@Freida @LuckiLee
For the sake of the children (leaving) assumes the abusive parent won’t seek out, or be awarded custody. At all. Much less full custody, whilst the non-abusive parent only has visitation.
Gets just a BIT more complicated when you envision actually having to hand over your child week in and week out to
be abused, doesn’t it? Not able to protect them at all, much less have a say in how they’re raised at the other person’s home? (Because those rules & laws are set for normal divorces where differences of opinion are about snacks and religion; not DV & child abuse/neglect). As well as the
huge amount of destabilisation for a child thrust in and out of two wildly different environments (abusive & not, without any kind of protective “normal”), years and tens of thousands of dollars of court battles, CPS investigations, police intervention, therapy ...
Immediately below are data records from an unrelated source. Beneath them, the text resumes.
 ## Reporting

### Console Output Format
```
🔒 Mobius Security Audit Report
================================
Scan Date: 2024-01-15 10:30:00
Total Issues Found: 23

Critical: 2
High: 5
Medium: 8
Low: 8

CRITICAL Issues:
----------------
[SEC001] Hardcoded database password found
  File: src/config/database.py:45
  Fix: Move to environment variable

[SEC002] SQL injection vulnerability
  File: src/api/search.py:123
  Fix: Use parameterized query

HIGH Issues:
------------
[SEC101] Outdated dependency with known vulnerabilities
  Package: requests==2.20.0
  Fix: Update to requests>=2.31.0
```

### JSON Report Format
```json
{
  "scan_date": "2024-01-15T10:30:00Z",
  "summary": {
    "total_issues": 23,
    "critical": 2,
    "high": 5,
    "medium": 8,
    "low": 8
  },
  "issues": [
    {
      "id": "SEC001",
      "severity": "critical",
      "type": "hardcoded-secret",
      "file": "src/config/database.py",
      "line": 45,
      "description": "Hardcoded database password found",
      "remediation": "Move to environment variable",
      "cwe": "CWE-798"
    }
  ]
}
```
... divorcing an abuser means YOU will be free, but you’re abandoning your kids to be abused
by order of the courts.
It’s a huge risk to take, when you know the abuser will go after custody.
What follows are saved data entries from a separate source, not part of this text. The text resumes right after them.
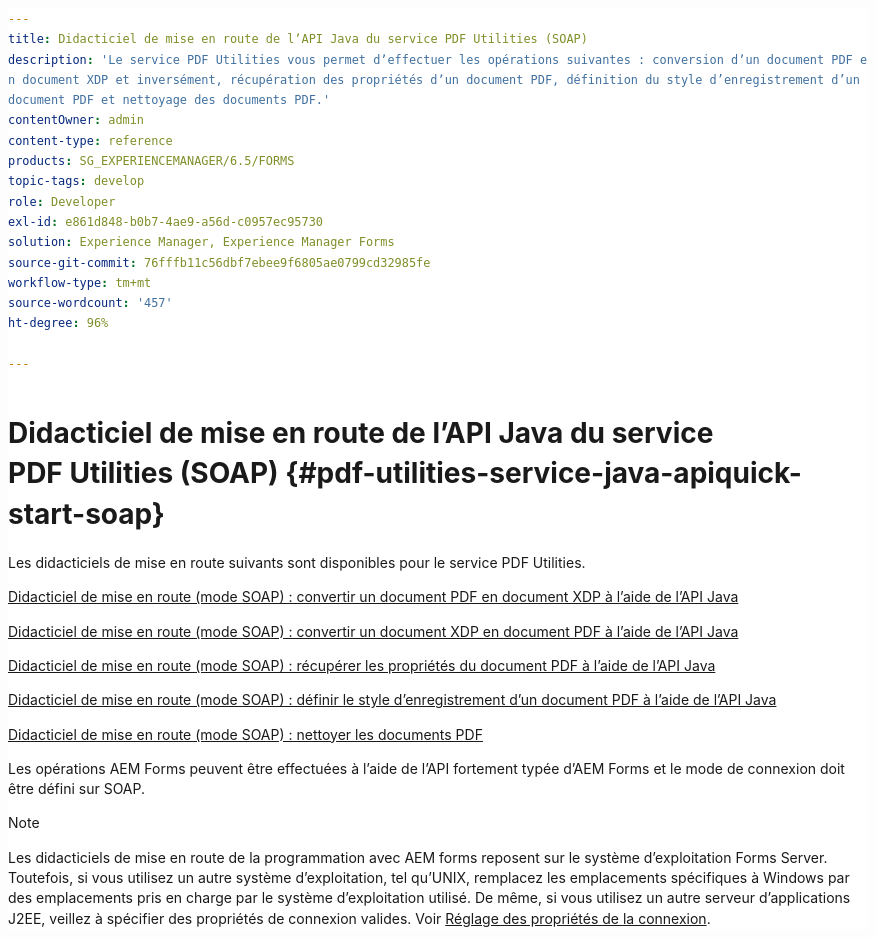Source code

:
 ```yaml
---
title: Didacticiel de mise en route de lʼAPI Java du service PDF Utilities (SOAP)
description: 'Le service PDF Utilities vous permet dʼeffectuer les opérations suivantes : conversion dʼun document PDF en document XDP et inversément, récupération des propriétés dʼun document PDF, définition du style d’enregistrement d’un document PDF et nettoyage des documents PDF.'
contentOwner: admin
content-type: reference
products: SG_EXPERIENCEMANAGER/6.5/FORMS
topic-tags: develop
role: Developer
exl-id: e861d848-b0b7-4ae9-a56d-c0957ec95730
solution: Experience Manager, Experience Manager Forms
source-git-commit: 76fffb11c56dbf7ebee9f6805ae0799cd32985fe
workflow-type: tm+mt
source-wordcount: '457'
ht-degree: 96%

---
```


# Didacticiel de mise en route de lʼAPI Java du service PDF Utilities (SOAP) {#pdf-utilities-service-java-apiquick-start-soap}

Les didacticiels de mise en route suivants sont disponibles pour le service PDF Utilities.

[Didacticiel de mise en route (mode SOAP) : convertir un document PDF en document XDP à l’aide de l’API Java](pdf-utilities-service-java-api.md#quick-start-soap-mode-converting-a-pdf-document-to-an-xdp-document-using-the-java-api)

[Didacticiel de mise en route (mode SOAP) : convertir un document XDP en document PDF à l’aide de l’API Java](pdf-utilities-service-java-api.md#quick-start-soap-mode-converting-an-xdp-document-to-a-pdf-document-using-the-java-api)

[Didacticiel de mise en route (mode SOAP) : récupérer les propriétés du document PDF à l’aide de l’API Java](pdf-utilities-service-java-api.md#quick-start-soap-mode-retrieving-pdf-document-properties-using-the-java-api)

[Didacticiel de mise en route (mode SOAP) : définir le style d’enregistrement d’un document PDF à l’aide de l’API Java](pdf-utilities-service-java-api.md#quick-start-soap-mode-setting-the-save-style-for-a-pdf-document-using-the-java-api)

[Didacticiel de mise en route (mode SOAP) : nettoyer les documents PDF](pdf-utilities-service-java-api.md#quick-start-soap-mode-sanitizing-pdf-documents)

Les opérations AEM Forms peuvent être effectuées à l’aide de l’API fortement typée dʼAEM Forms et le mode de connexion doit être défini sur SOAP.

>[!NOTE]
>
>Les didacticiels de mise en route de la programmation avec AEM forms reposent sur le système d’exploitation Forms Server. Toutefois, si vous utilisez un autre système dʼexploitation, tel quʼUNIX, remplacez les emplacements spécifiques à Windows par des emplacements pris en charge par le système dʼexploitation utilisé. De même, si vous utilisez un autre serveur d’applications J2EE, veillez à spécifier des propriétés de connexion valides. Voir [Réglage des propriétés de la connexion](/help/forms/developing/invoking-aem-forms-using-java.md#setting-connection-properties).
And an incrediably hard decision.
All in a vacuum of support, because the general consensus is that all you have to do to escape abuse? Is leave. That’s where people’s understanding just stops. Leave, and it’s over, right? Not if you have kids the courts have ordered into the abuser’s care. Not for them, and not for you, as abusing your kids is the most common way abusers retain control over their exes.
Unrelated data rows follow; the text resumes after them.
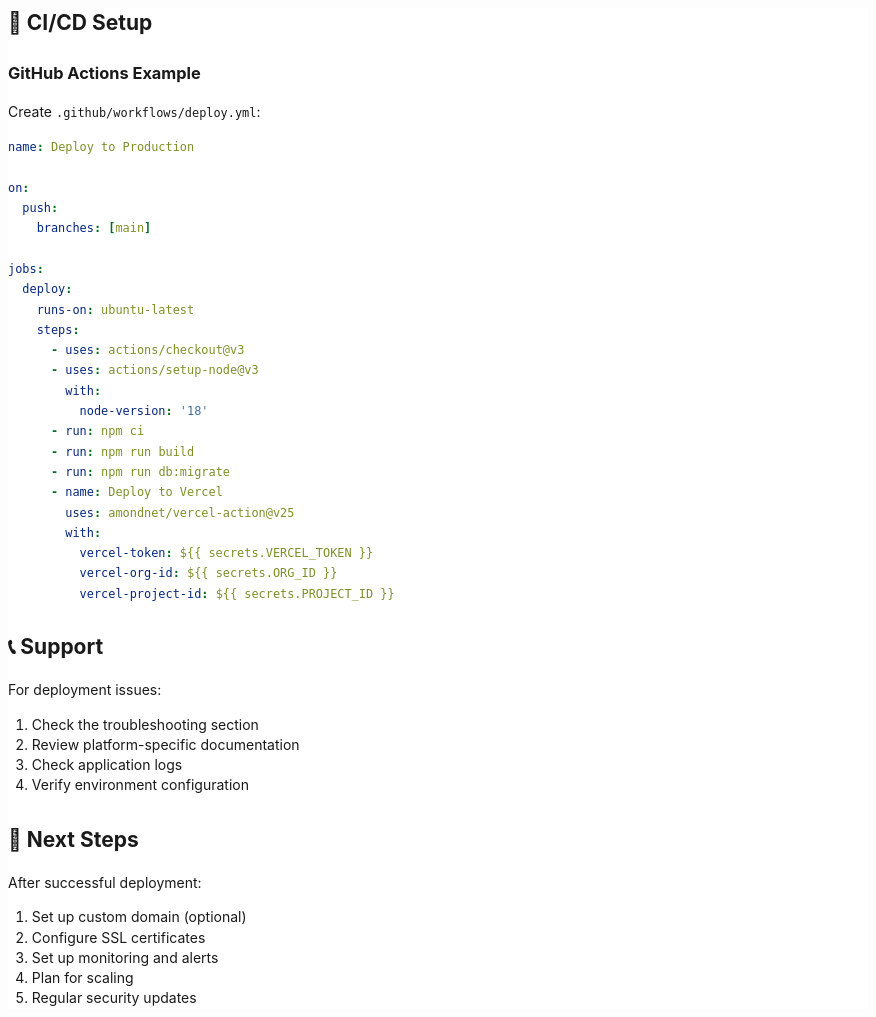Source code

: ## 🔄 CI/CD Setup

### GitHub Actions Example

Create `.github/workflows/deploy.yml`:

```yaml
name: Deploy to Production

on:
  push:
    branches: [main]

jobs:
  deploy:
    runs-on: ubuntu-latest
    steps:
      - uses: actions/checkout@v3
      - uses: actions/setup-node@v3
        with:
          node-version: '18'
      - run: npm ci
      - run: npm run build
      - run: npm run db:migrate
      - name: Deploy to Vercel
        uses: amondnet/vercel-action@v25
        with:
          vercel-token: ${{ secrets.VERCEL_TOKEN }}
          vercel-org-id: ${{ secrets.ORG_ID }}
          vercel-project-id: ${{ secrets.PROJECT_ID }}
```

## 📞 Support

For deployment issues:
1. Check the troubleshooting section
2. Review platform-specific documentation
3. Check application logs
4. Verify environment configuration

## 🎯 Next Steps

After successful deployment:
1. Set up custom domain (optional)
2. Configure SSL certificates
3. Set up monitoring and alerts
4. Plan for scaling
5. Regular security updates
(Well then call CPS. CPS wants 2 parent families. Removing a child from 1 parent -against court orders granting them custody- is a years long process that usually fails... and people just goggle. Because every parent’s 2nd greatest fear is having their kids taken from them, it doesn’t occur to people that the State tries really, really hard NOT to, and in the rare cases they do, nearly always gives them back. Foster parents know this, DV parents know this, but the rest of the country really seems to think “tell someone” & “leave” = the end of the story. So until your kids are grown? They will be being abused, and the idiot schools/doctors/etc. keep acting like this is a “new” thing where telling someone will make a difference, or not a thing at all and just a jealous ex, because the courts would never grant custody to an abuser, right??? :banghead: ).
People stay “for the kids” to try and protect them, to try and give them a decent life, to try and have
some degree of control, and because they’re afraid of the very real possibility their abuser will be IN their life, the rest of their lives... without any recourse to escape them. Because they’ve taken your kids hostage. By court order.
It’s a very hard decision. And a huge risk. No one I’ve ever met has made that decision -to stay or go- lightly. Both options are potentially brutal.